Kiesewetter machte deutlich, dass es nun auf Verhandlungen im Nato-Rat und im UN-Sicherheitsrat ankomme. Es gelte zu verhindern, dass sich mit einem weiteren Vorrücken der türkischen Armee auf in Nordsyrien stationierte US-Soldaten zwei Nato-Partner gegenüberstünden. Bei einer solchen Entwicklung sei das Assad-Regime der „lachende Dritte“ und Russland wäre es gelungen, einen Keil zwischen Nato-Partner zu treiben.
SPD will auf Diplomatie setzen
Dagmar Freitag (SPD) bedauerte, dass Syrien mit der türkischen Operation nun eine „weitere Konfliktlinie mit ganz erheblichen Eskalationspotential“ aufgezwungen werde. Nach dem Zurückdrängen des IS im vergangenen Jahr gab es Hoffnungen für eine Befriedung des Syrien-Konfliktes. „Das türkische Vorgehen hat diese Hoffnung in weite Ferne rücken lassen.“
Freitag warnte davor, Verhandeln und Diplomatie zu unterschätzen. Nötig sei ein mäßigendes Einwirken auf den Nato-Partner Türkei, vor allem aber ein Vorankommen bei den Genfer UN-Verhandlungen für einen politischen Prozess und eine Friedensperspektive für Syrien.

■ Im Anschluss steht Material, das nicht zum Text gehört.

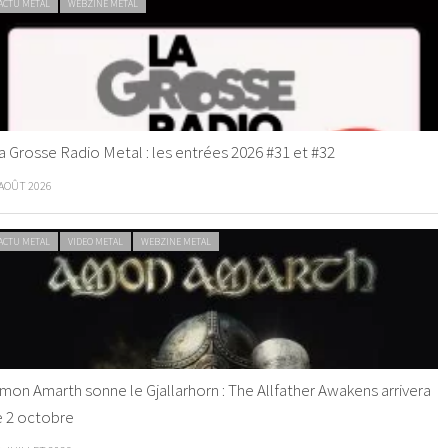
ACTU METAL
WEBZINE METAL
a Grosse Radio Metal : les entrées 2026 #31 et #32
 AOÛT 2026
ACTU METAL
VIDEO METAL
WEBZINE METAL
mon Amarth sonne le Gjallarhorn : The Allfather Awakens arrivera
e 2 octobre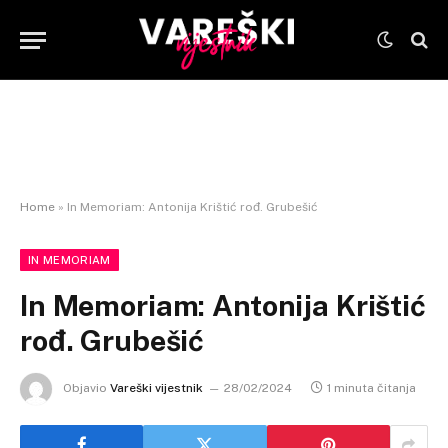
Home
»
In Memoriam: Antonija Krištić rođ. Grubešić
IN MEMORIAM
In Memoriam: Antonija Krištić
rođ. Grubešić
Objavio
Vareški vijestnik
28/02/2024
1 minuta čitanja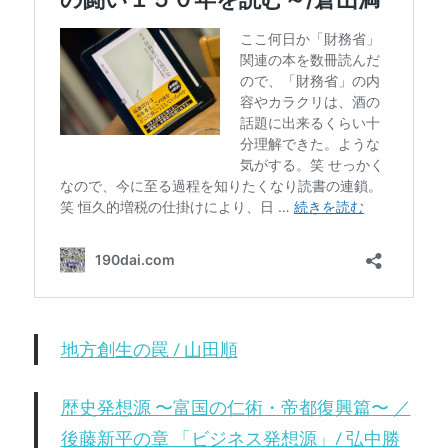
地方創生の罠 / 山田順
歴史発想源 〜富国の仁術・帝都復興篇〜 ／
後藤新平の章 「ビジネス発想源」/ 弘中勝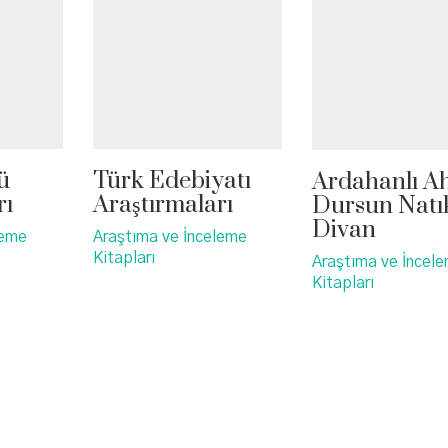
ü
Türk Edebiyatı
Ardahanlı 
rı
Araştırmaları
Dursun Natık
Divan
leme
Araştıma ve İnceleme
Kitapları
Araştıma ve İncel
Kitapları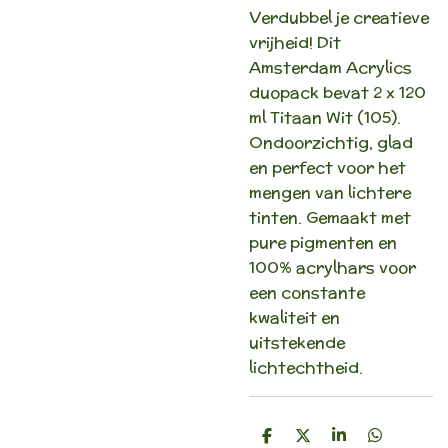
Verdubbel je creatieve
vrijheid! Dit
Amsterdam Acrylics
duopack bevat 2 x 120
ml Titaan Wit (105).
Ondoorzichtig, glad
en perfect voor het
mengen van lichtere
tinten. Gemaakt met
pure pigmenten en
100% acrylhars voor
een constante
kwaliteit en
uitstekende
lichtechtheid.
D
D
S
D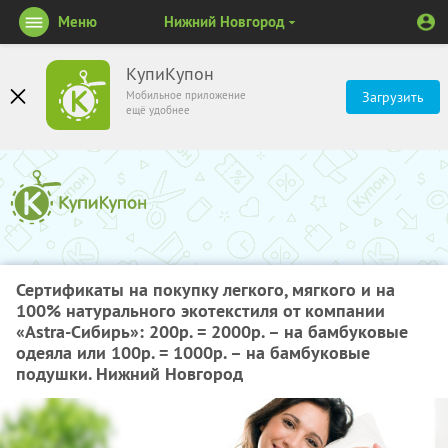
Меню
Нижний Новгород
КупиКупон
Мобильное приложение
Загрузить
ещё удобнее
Сертификаты на покупку легкого, мягкого и на
100%
натурального экотекстиля от компании
«Astra-Cибирь»:
200р. = 2000р.
– на бамбуковые
одеяла или
100р. = 1000р.
– на бамбуковые
подушки. Нижний Новгород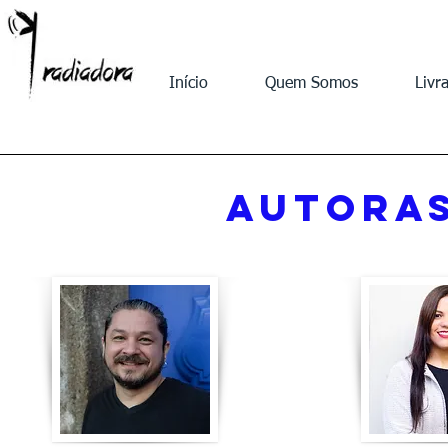
Início
Quem Somos
Livra
AUTORaS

AfD stellt Partnerschaft mit Türkei infrage
Hans-Rüdiger Lucassen (AfD) nannte die Türkei einen Staat, der „ziemlich außer Kontrolle geraten ist“. Die Bundesregierung habe an den Tiefpunkten der deutsch-türkischen Beziehungen in den vergangenen Monaten häufig von einem „schwierigem Partner“ gesprochen. Die Frage sei aber, wie man angesichts der Säuberungswellen nach dem Putschversuch 2016 in der Türkei und auch angesichts der „Schikanen“ gegen deutsche Abgeordnete und der türkischen „Geiselhaft“ deutscher Staatsbürger überhaupt noch von Partnerschaft sprechen könne.

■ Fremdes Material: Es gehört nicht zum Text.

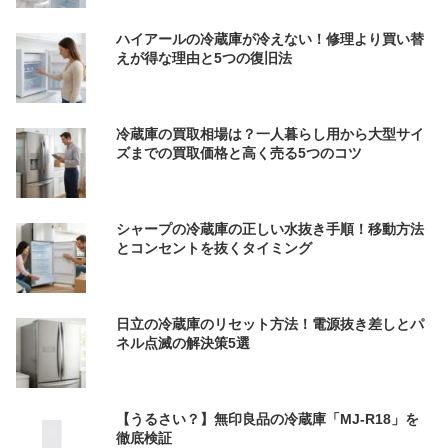
ハイアールの冷蔵庫が冷えない！修理より買い替
えが得な理由と5つの復旧法
冷蔵庫の買取相場は？一人暮らし用から大型サイ
ズまでの買取価格と高く売る5つのコツ
シャープの冷蔵庫の正しい水抜き手順！移動方法
とコンセントを抜くタイミング
日立の冷蔵庫のリセット方法！電源抜き差しとパ
ネル点滅の解決策5選
【うるさい？】無印良品の冷蔵庫「MJ-R18」を
徹底検証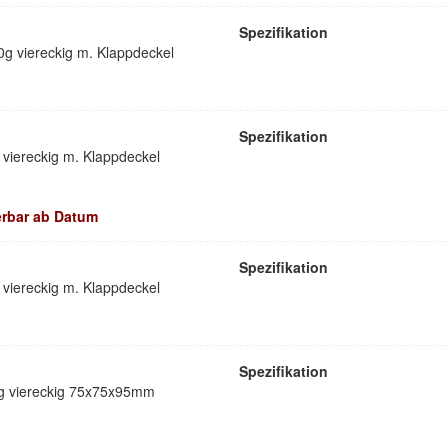
Spezifikation
g viereckig m. Klappdeckel
Spezifikation
viereckig m. Klappdeckel
ferbar ab Datum
Spezifikation
viereckig m. Klappdeckel
Spezifikation
5g viereckig 75x75x95mm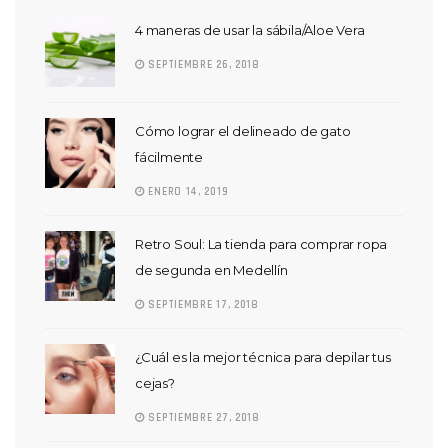
4 maneras de usar la sábila/Aloe Vera
SEPTIEMBRE 26, 2018
Cómo lograr el delineado de gato
fácilmente
ENERO 14, 2019
Retro Soul: La tienda para comprar ropa
de segunda en Medellín
SEPTIEMBRE 17, 2018
¿Cuál es la mejor técnica para depilar tus
cejas?
SEPTIEMBRE 27, 2018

„Wie frei ist die Bundesregierung noch im Umgang mit der Türkei?“, fragte Lucassen. Einen EU-Beitritt der Türkei bezeichnete er als „Lebenslüge“ bisheriger Bundesregierungen. „Beenden sie diese Träumerei. Sie passt nicht zu und gehört nicht nach Europa.“
FDP: Rüstungsexporte in Konfliktregionen ausschließen
Bijan Djir-Sarai (FDP) verwies darauf, dass das Land früher sehr wohl ein EU-Partner und ein stabilisierender Faktor in der Region hätte sein können – heute aber „Lichtjahre“ davon entfernt sei. Von der Bundesregierung könne man mehr in der aktuellen Lage erwarten, als dass sie nun das türkische Vorgehen „in großer Sorge“ betrachte.

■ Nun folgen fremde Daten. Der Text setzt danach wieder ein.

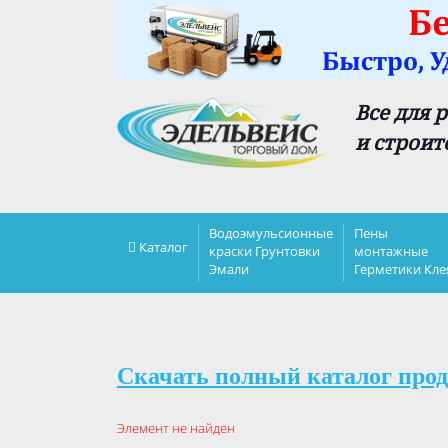
Все для 
и строит
Водоэмульсионные
Пены
Каталог
краски Грунтовки
монтажные
Эмали
Герметики Кле
Скачать полный каталог прод
Элемент не найден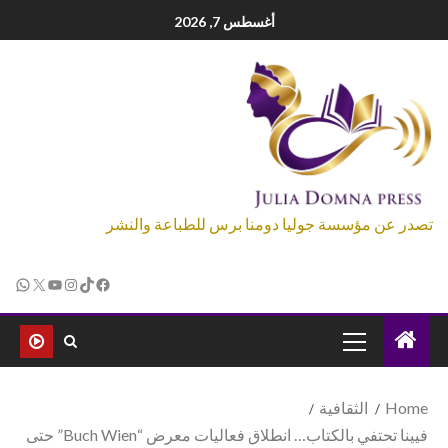
أغسطس 7, 2026
تصدر عن مؤسسة جوليا دومنا برس للطباعة والنشر
Home
الثقافية
فيينا تحتفي بالكتاب… انطلاق فعاليات معرض “Buch Wien” حتى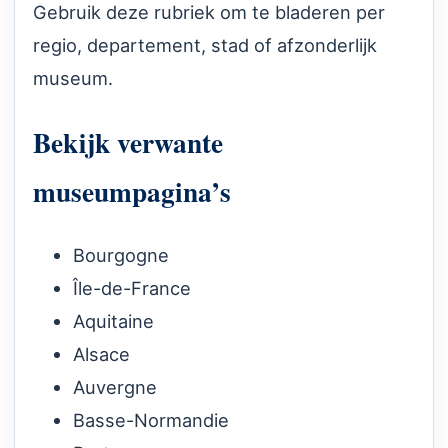
Gebruik deze rubriek om te bladeren per
regio, departement, stad of afzonderlijk
museum.
Bekijk verwante
museumpagina’s
Bourgogne
Île-de-France
Aquitaine
Alsace
Auvergne
Basse-Normandie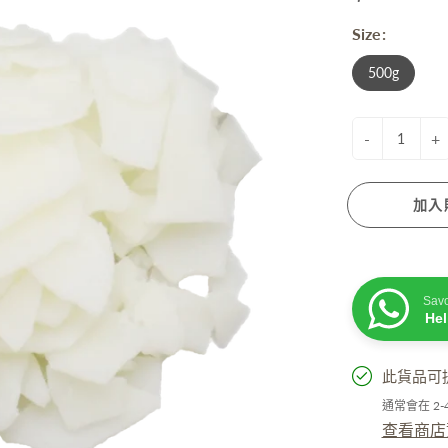
衰老成分
Size:
脫髮成分
膚蠟燭
防曬. 驅蚊. 去暗瘡
性界面劑/ 起泡劑/ 乳化劑/ 增稠劑
500g
菌劑
他材料
-
+
加入
活小物
手工淡香水
Sav
He
粒子擴香機
油
此貨品可
精
通常會在 2
居小品
查看商店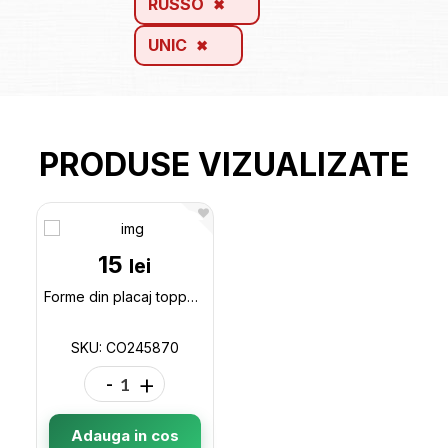
RUSSO
UNIC
PRODUSE VIZUALIZATE
15
lei
Forme din placaj topper inima (cupidon) 7/10 CO245870
SKU: CO245870
-
+
Adauga in cos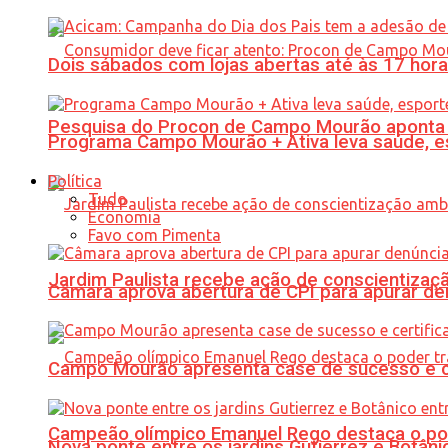
Dois sábados com lojas abertas até às 17 h
Pesquisa do Procon de Campo Mourão aponta 
Programa Campo Mourão + Ativa leva saúde, es
Política
Tudo
Economia
Favo com Pimenta
Jardim Paulista recebe ação de conscientizaç
Câmara aprova abertura de CPI para apurar d
Campo Mourão apresenta case de sucesso e cer
Campeão olímpico Emanuel Rego destaca o pod
Nova ponte entre os jardins Gutierrez e Botâ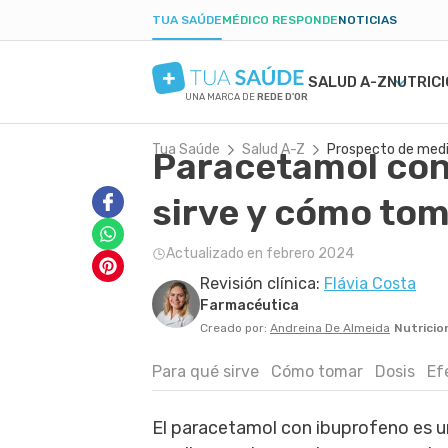
TUA SAÚDE
MÉDICO RESPONDE
NOTICIAS
SALUD A-Z
NUTRIC
UNA MARCA DE
REDE D'OR
Tua Saúde
Salud A-Z
Prospecto de med
Paracetamol con
SALUD MENTAL
SÍNTOMAS
DIETAS
EMBARAZO SALUDABLE
BELLEZA Y ESTÉT
ENFE
BAJA
PAR
ANSIEDAD
PROSPECTO DE MEDICAMENTOS
DIETA BAJA EN CARBOHIDRATOS
ALIMENTACIÓN EN EL EMBARAZO
TATUAJES
CAND
POSP
sirve y cómo to
DEPRESIÓN
EXÁMENES
AYUNO INTERMITENTE
EJERCICIO EN EL EMBARAZO
FORÚNCULO
GAST
TRASTORNO OBSESIVO COMPULSIVO
TRATAMIENTOS NATURALES
DIETA CETOGÉNICA
EXÁMENES EN EL EMBARAZO
CICATRIZ
PARÁ
Actualizado en febrero 2024
TDAH
VIDA ÍNTIMA
DIETA DUKAN
PROBLEMAS Y MALESTAR EN EL
PIEL SECA
INFE
Revisión clínica:
Flávia Costa
BORDERLINE
SALUD MASCULINA
EMBARAZO
COLE
Farmacéutica
PRIMEROS AUXILIOS
DIAB
Creado por:
Andreina De Almeida
Nutricio
Para qué sirve
Cómo tomar
Dosis
Ef
El paracetamol con ibuprofeno es u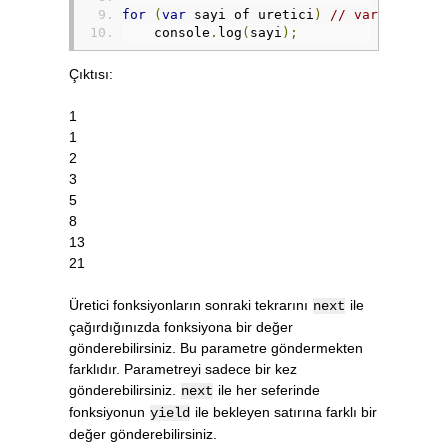
for
(
var
 sayi of uretici
)
// var yerine 
    console
.
log
(
sayi
);
Çıktısı:
1
1
2
3
5
8
13
21
Üretici fonksiyonların sonraki tekrarını
ile
next
çağırdığınızda fonksiyona bir değer
gönderebilirsiniz. Bu parametre göndermekten
farklıdır. Parametreyi sadece bir kez
gönderebilirsiniz.
ile her seferinde
next
fonksiyonun
ile bekleyen satırına farklı bir
yield
değer gönderebilirsiniz.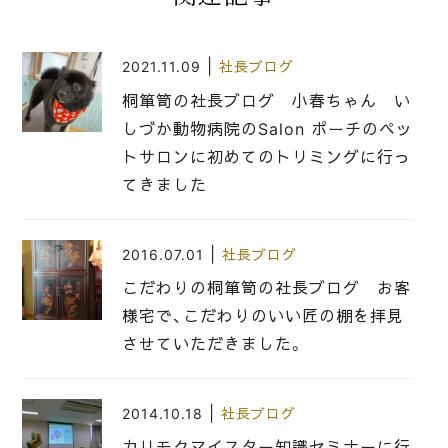
|
2021.11.09
社長ブログ
桐箪笥の社長ブログ 小春ちゃん い
しづか動物病院のSalon ポーチのペッ
トサロンに初めてのトリミングに行っ
てきました
|
2016.07.01
社長ブログ
こだわりの桐箪笥の社長ブログ お客
様宅で、こだわりのいい匠の棚を拝見
させていただきました。
|
2014.10.18
社長ブログ
カリモクマイスター知識セミナーに行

„Wir müssen der Türkei deutlich machen, dass sie hier die Grenze dessen überschritten hat, was man in einer echten Partnerschaft dulden kann.“ Djir-Sarai wandte sich zudem gegen weitere Waffenexporte in die Türkei. „Es sollte eine Grundpfeiler deutscher Außenpolitik sein, Rüstungsexporte in Konfliktregionen auszuschließen.“
Grüne fordern ein Rüstungsexportgesetz
Katja Keul (Bündnis 90/Die Grünen) sprach von einem „lauten Schweigen“ der Bundesregierung. Es drängten sich Parallelen zum Jahr 1991 auf, als der Westen die Kurden im Irak ermuntert habe, gegen das Regime Saddam Husseins aufzubegehren, sie später aber seiner Rache überlassen habe. Keul sprach sich für ein Rüstungsexportgesetz aus, dass die Bundesregierung verpflichtet, solche Ausfuhren vor dem Bundestag zu begründen. Auch nach den derzeitigen Regelungen hätten Export-Genehmigungen selbst an befreundete Nato-Partner deutsche Sicherheitsinteressen zu berücksichtigen.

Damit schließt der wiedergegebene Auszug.